── Excerpted records

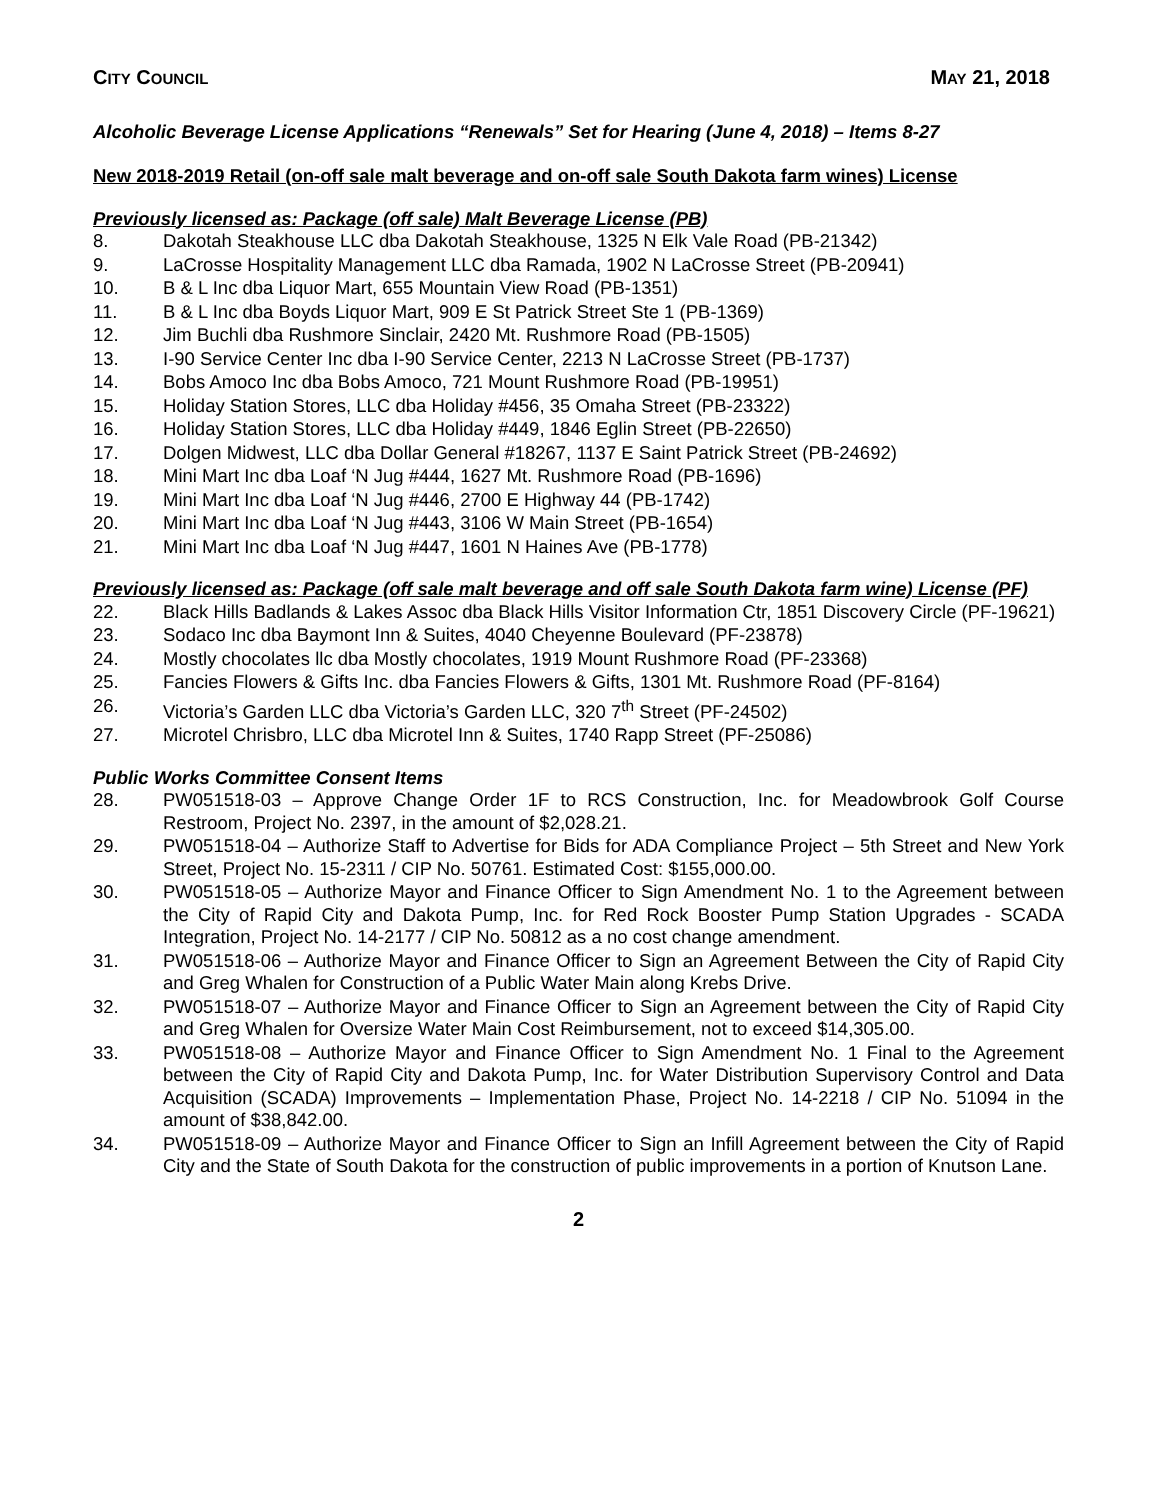CITY COUNCIL MAY 21, 2018
Alcoholic Beverage License Applications “Renewals” Set for Hearing (June 4, 2018) – Items 8-27
New 2018-2019 Retail (on-off sale malt beverage and on-off sale South Dakota farm wines) License
Previously licensed as: Package (off sale) Malt Beverage License (PB)
8. Dakotah Steakhouse LLC dba Dakotah Steakhouse, 1325 N Elk Vale Road (PB-21342)
9. LaCrosse Hospitality Management LLC dba Ramada, 1902 N LaCrosse Street (PB-20941)
10. B & L Inc dba Liquor Mart, 655 Mountain View Road (PB-1351)
11. B & L Inc dba Boyds Liquor Mart, 909 E St Patrick Street Ste 1 (PB-1369)
12. Jim Buchli dba Rushmore Sinclair, 2420 Mt. Rushmore Road (PB-1505)
13. I-90 Service Center Inc dba I-90 Service Center, 2213 N LaCrosse Street (PB-1737)
14. Bobs Amoco Inc dba Bobs Amoco, 721 Mount Rushmore Road (PB-19951)
15. Holiday Station Stores, LLC dba Holiday #456, 35 Omaha Street (PB-23322)
16. Holiday Station Stores, LLC dba Holiday #449, 1846 Eglin Street (PB-22650)
17. Dolgen Midwest, LLC dba Dollar General #18267, 1137 E Saint Patrick Street (PB-24692)
18. Mini Mart Inc dba Loaf ‘N Jug #444, 1627 Mt. Rushmore Road (PB-1696)
19. Mini Mart Inc dba Loaf ‘N Jug #446, 2700 E Highway 44 (PB-1742)
20. Mini Mart Inc dba Loaf ‘N Jug #443, 3106 W Main Street (PB-1654)
21. Mini Mart Inc dba Loaf ‘N Jug #447, 1601 N Haines Ave (PB-1778)
Previously licensed as: Package (off sale malt beverage and off sale South Dakota farm wine) License (PF)
22. Black Hills Badlands & Lakes Assoc dba Black Hills Visitor Information Ctr, 1851 Discovery Circle (PF-19621)
23. Sodaco Inc dba Baymont Inn & Suites, 4040 Cheyenne Boulevard (PF-23878)
24. Mostly chocolates llc dba Mostly chocolates, 1919 Mount Rushmore Road (PF-23368)
25. Fancies Flowers & Gifts Inc. dba Fancies Flowers & Gifts, 1301 Mt. Rushmore Road (PF-8164)
26. Victoria’s Garden LLC dba Victoria’s Garden LLC, 320 7<sup>th</sup> Street (PF-24502)
27. Microtel Chrisbro, LLC dba Microtel Inn & Suites, 1740 Rapp Street (PF-25086)
Public Works Committee Consent Items
28. PW051518-03 – Approve Change Order 1F to RCS Construction, Inc. for Meadowbrook Golf Course Restroom, Project No. 2397, in the amount of $2,028.21.
29. PW051518-04 – Authorize Staff to Advertise for Bids for ADA Compliance Project – 5th Street and New York Street, Project No. 15-2311 / CIP No. 50761. Estimated Cost: $155,000.00.
30. PW051518-05 – Authorize Mayor and Finance Officer to Sign Amendment No. 1 to the Agreement between the City of Rapid City and Dakota Pump, Inc. for Red Rock Booster Pump Station Upgrades - SCADA Integration, Project No. 14-2177 / CIP No. 50812 as a no cost change amendment.
31. PW051518-06 – Authorize Mayor and Finance Officer to Sign an Agreement Between the City of Rapid City and Greg Whalen for Construction of a Public Water Main along Krebs Drive.
32. PW051518-07 – Authorize Mayor and Finance Officer to Sign an Agreement between the City of Rapid City and Greg Whalen for Oversize Water Main Cost Reimbursement, not to exceed $14,305.00.
33. PW051518-08 – Authorize Mayor and Finance Officer to Sign Amendment No. 1 Final to the Agreement between the City of Rapid City and Dakota Pump, Inc. for Water Distribution Supervisory Control and Data Acquisition (SCADA) Improvements – Implementation Phase, Project No. 14-2218 / CIP No. 51094 in the amount of $38,842.00.
34. PW051518-09 – Authorize Mayor and Finance Officer to Sign an Infill Agreement between the City of Rapid City and the State of South Dakota for the construction of public improvements in a portion of Knutson Lane.
2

────

* **Work item**: Count of lines in the data above that contain the string "Water": give this number and no other words.

* **Result**: 3